After playing I would go through and edit my notes to be the correct spelling or straighten up any mis-aligned phonetics. When I started, my focus was on singular words, meaning I could easily match subtitle to phonetic, something like “sofort”, meaning “exactly”. I eventually graduated to full sentences and questions.

And after marauding across the English hills for many hours, I had an eye-opening moment. I heard Eivor ask, “Habe ich eine Wahl?” (“Do I have a choice?”) and I could understand each and every word without even glancing at the subtitles.

It was a true light-bulb moment, of words I had learned through classes, exposure, or TV, and my brain made the snap translation almost immediately.

“Was siehst du, Synin?” – Eivor’s pet raven, and one of my first noted phrases (Source: reddit.com).

***

Something that I learnt about while playing was German dubbing culture in film, TV, and games.

While a lot of films and TV made in the US or UK are shown in Germany and Europe as a whole, that can be two different ways it is presented.

Many films and TV shows are shown in their original language, but with subtitles (this is how a lot of non-English speakers learn English, and why sometimes they come away with specific accents because of a show they watched).

The second is dubbing, where voiceover actors are attached to one or two real-world actors. For example, Maria Koschny, female Eivor’s German dub, also dubs for Jennifer Lawrence, and does all the films that Jennifer Lawrence has starred in.

Being voiceover specialists, these voice actors are usually brought in for games and anime dubbing, even if the real-world actor they are attached to is not present. This led to a great moment where my partner, in earshot of me playing, asked “Why is Julia Roberts playing a Viking princess?”

I have to praise Maria Koschny’s excellent performance, whose voice I now solely associate with Eivor (Source: ign.com).

***

One of the best things about a narrative-heavy game as Valhalla is its interpersonal connections. Eivor has several deep discussions with allies, enemies, and everyone in-between.

Valhalla has a sprawling 300+ hours of content with main story missions, as well as a variety of in-world encounters and side-quests.

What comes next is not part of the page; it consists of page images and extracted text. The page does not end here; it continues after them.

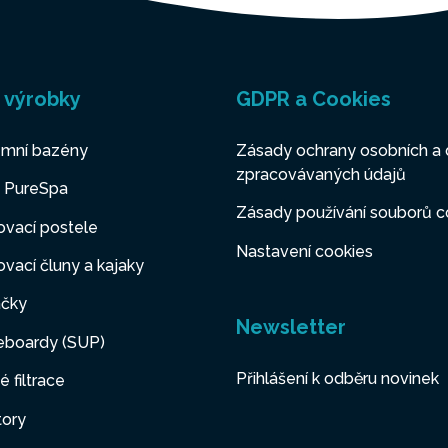
 výrobky
GDPR a Cookies
mní bazény
Zásady ochrany osobních a 
zpracovávaných údajů
y PureSpa
Zásady používání souborů c
vací postele
Nastavení cookies
vací čluny a kajaky
čky
Newsletter
eboardy (SUP)
Přihlášení k odběru novinek
é filtrace
tory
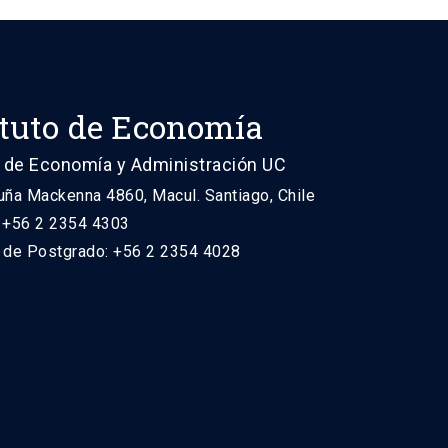
ituto de Economía
 de Economía y Administración UC
uña Mackenna 4860, Macul. Santiago, Chile
: +56 2 2354 4303
n de Postgrado: +56 2 2354 4028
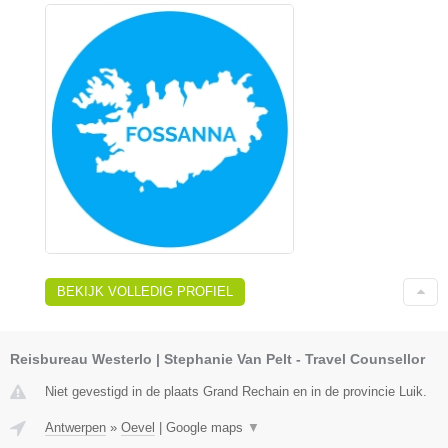
BEKIJK VOLLEDIG PROFIEL
Reisbureau Westerlo | Stephanie Van Pelt - Travel Counsellor
Niet gevestigd in de plaats Grand Rechain en in de provincie Luik.
Antwerpen
»
Oevel
|
Google maps
▼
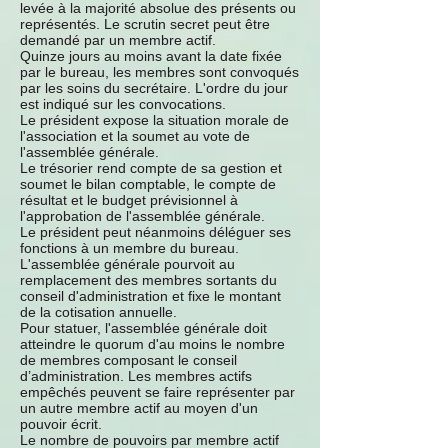
levée à la majorité absolue des présents ou
représentés. Le scrutin secret peut être
demandé par un membre actif.
Quinze jours au moins avant la date fixée
par le bureau, les membres sont convoqués
par les soins du secrétaire. L'ordre du jour
est indiqué sur les convocations.
Le président expose la situation morale de
l'association et la soumet au vote de
l'assemblée générale.
Le trésorier rend compte de sa gestion et
soumet le bilan comptable, le compte de
résultat et le budget prévisionnel à
l'approbation de l'assemblée générale.
Le président peut néanmoins déléguer ses
fonctions à un membre du bureau.
L'assemblée générale pourvoit au
remplacement des membres sortants du
conseil d'administration et fixe le montant
de la cotisation annuelle.
Pour statuer, l'assemblée générale doit
atteindre le quorum d'au moins le nombre
de membres composant le conseil
d’administration. Les membres actifs
empêchés peuvent se faire représenter par
un autre membre actif au moyen d'un
pouvoir écrit.
Le nombre de pouvoirs par membre actif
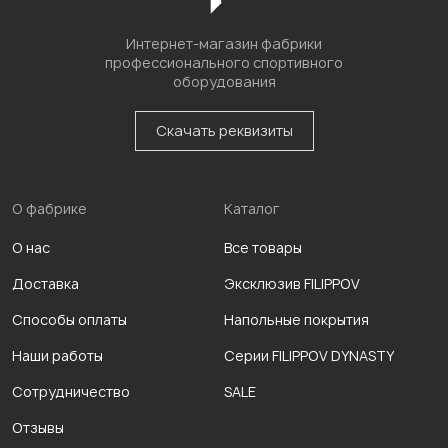
Интернет-магазин фабрики
профессионального спортивного
оборудования
Скачать реквизиты
О фабрике
Каталог
О нас
Все товары
Доставка
Эксклюзив FILIPPOV
Способы оплаты
Напольные покрытия
Наши работы
Серии FILIPPOV DYNASTY
Сотрудничество
SALE
Отзывы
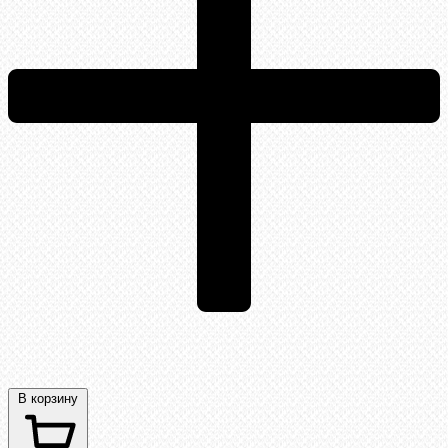
В корзину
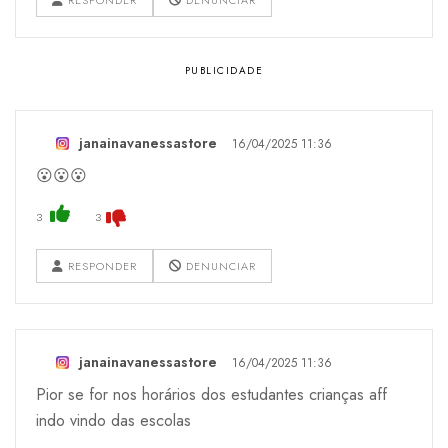
janainavanessastore
16/04/2025 11:36
😮😮😮
3
3
RESPONDER
DENUNCIAR
janainavanessastore
16/04/2025 11:36
Pior se for nos horários dos estudantes crianças aff
indo vindo das escolas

The people that Eivor encounters in each mission life to talk about a whole range of topics such as life, history, politics, and philosophy, mainly advancing character development rather than advancing a plot point.

It was here where I found the most advantageous words and phrases, rehearsed their sounds and how to use them in a sentence, and then brought them out into the world.

And still, when I think of those specific words, my memory returns to those exact moments in the game. Eivor walking through a night-time market, celebrating with friends after a successful siege, arguing with ice giants in Jotenheim, and returning relics to the Saxon king Alfred.

When the end credits came, I was a little emotional. Not only for the countless hours and months I put into the story, but also something deeper. A learning experience, personalised to not feel like memorisation of key words. And so I will continue to change languages where I can and adding to my word list.

But AC: Valhalla has a soft spot in my heart, for being the first and being a great introduction to learning through play.